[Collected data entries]

-----

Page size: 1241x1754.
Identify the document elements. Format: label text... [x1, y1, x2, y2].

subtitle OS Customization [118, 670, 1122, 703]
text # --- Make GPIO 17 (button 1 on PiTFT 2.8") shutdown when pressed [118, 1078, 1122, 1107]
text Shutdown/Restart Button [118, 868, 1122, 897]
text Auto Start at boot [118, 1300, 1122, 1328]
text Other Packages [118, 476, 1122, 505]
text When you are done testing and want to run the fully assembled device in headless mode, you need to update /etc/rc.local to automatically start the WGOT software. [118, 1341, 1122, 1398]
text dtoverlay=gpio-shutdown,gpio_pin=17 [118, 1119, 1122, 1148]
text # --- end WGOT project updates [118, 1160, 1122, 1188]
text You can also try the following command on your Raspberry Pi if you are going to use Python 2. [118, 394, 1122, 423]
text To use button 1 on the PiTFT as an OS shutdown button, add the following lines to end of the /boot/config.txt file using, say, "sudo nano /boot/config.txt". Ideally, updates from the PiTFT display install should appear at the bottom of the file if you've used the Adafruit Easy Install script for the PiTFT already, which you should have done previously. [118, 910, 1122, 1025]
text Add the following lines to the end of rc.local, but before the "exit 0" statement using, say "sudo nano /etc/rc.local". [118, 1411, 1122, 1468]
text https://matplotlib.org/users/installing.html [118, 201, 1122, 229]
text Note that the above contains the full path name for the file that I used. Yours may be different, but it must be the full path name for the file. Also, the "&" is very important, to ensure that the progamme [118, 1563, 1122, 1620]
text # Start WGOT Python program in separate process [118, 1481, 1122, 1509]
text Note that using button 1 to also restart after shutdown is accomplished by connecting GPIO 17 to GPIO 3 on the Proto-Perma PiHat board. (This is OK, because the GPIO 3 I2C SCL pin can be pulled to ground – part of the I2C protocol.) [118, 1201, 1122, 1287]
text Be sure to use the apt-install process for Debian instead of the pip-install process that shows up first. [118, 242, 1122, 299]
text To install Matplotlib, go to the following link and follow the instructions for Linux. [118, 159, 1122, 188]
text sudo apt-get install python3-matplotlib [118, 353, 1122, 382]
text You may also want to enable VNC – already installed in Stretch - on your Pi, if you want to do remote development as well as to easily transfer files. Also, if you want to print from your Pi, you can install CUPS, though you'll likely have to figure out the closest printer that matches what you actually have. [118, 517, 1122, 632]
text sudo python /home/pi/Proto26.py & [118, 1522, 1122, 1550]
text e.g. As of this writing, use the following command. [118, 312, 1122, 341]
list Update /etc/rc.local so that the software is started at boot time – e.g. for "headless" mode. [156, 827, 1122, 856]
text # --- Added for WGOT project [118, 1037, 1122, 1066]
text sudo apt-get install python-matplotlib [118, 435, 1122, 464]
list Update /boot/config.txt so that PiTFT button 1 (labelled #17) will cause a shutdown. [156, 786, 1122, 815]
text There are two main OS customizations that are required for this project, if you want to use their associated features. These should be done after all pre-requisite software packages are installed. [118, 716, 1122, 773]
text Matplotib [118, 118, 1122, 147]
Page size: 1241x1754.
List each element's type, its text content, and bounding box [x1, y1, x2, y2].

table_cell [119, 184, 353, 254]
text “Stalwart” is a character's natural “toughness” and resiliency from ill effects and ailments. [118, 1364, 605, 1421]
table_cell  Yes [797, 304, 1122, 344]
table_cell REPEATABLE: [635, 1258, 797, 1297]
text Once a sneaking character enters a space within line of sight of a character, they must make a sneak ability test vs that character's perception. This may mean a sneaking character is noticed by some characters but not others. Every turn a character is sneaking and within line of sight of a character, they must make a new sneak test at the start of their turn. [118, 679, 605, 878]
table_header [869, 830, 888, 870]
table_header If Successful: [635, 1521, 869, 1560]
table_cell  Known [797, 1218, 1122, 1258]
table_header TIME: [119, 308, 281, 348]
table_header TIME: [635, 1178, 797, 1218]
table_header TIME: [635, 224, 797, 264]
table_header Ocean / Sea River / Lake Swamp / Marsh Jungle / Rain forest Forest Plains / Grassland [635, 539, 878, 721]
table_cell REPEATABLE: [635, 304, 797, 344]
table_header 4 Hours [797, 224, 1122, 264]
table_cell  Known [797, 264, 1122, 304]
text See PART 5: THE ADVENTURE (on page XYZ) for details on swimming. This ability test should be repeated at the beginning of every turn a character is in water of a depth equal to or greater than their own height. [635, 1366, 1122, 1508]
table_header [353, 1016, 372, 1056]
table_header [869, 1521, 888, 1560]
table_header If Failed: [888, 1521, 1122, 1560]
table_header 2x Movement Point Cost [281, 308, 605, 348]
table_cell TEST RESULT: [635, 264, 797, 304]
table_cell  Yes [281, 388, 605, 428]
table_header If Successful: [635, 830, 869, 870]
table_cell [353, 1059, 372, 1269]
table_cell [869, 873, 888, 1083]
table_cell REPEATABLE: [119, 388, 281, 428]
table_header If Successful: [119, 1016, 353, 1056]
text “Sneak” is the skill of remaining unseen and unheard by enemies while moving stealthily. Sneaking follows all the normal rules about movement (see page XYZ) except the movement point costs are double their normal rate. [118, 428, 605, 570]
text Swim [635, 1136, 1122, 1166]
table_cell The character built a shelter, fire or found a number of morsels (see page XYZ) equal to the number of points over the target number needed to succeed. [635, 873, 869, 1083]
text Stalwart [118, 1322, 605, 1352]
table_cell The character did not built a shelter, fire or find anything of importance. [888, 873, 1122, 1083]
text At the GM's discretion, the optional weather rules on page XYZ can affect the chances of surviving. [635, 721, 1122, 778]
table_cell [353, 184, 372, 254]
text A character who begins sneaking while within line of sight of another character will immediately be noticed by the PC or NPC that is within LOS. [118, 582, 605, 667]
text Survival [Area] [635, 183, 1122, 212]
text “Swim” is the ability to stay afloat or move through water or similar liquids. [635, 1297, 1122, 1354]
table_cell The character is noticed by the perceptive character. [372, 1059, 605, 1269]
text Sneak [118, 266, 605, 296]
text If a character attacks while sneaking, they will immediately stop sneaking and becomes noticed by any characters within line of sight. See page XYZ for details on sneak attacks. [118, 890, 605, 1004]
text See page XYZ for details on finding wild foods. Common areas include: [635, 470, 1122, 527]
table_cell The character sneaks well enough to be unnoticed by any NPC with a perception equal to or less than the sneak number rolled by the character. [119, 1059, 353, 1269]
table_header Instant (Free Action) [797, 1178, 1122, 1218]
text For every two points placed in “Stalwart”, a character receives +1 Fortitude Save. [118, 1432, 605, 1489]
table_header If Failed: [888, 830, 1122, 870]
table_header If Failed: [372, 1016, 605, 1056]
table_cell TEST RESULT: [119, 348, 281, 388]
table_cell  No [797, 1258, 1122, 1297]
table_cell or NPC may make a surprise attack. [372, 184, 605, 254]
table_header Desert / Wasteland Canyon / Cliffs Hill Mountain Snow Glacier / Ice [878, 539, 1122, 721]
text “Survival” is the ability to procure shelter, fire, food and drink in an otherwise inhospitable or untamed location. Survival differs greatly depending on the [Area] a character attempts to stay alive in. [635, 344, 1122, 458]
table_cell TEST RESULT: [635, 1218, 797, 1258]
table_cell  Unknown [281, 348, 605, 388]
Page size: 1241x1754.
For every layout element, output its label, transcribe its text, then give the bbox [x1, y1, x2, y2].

-----

* Goal of the exercise
How many lines in the items above contain the string "following"? Case matters. Reply with the number alone.

* Solution
5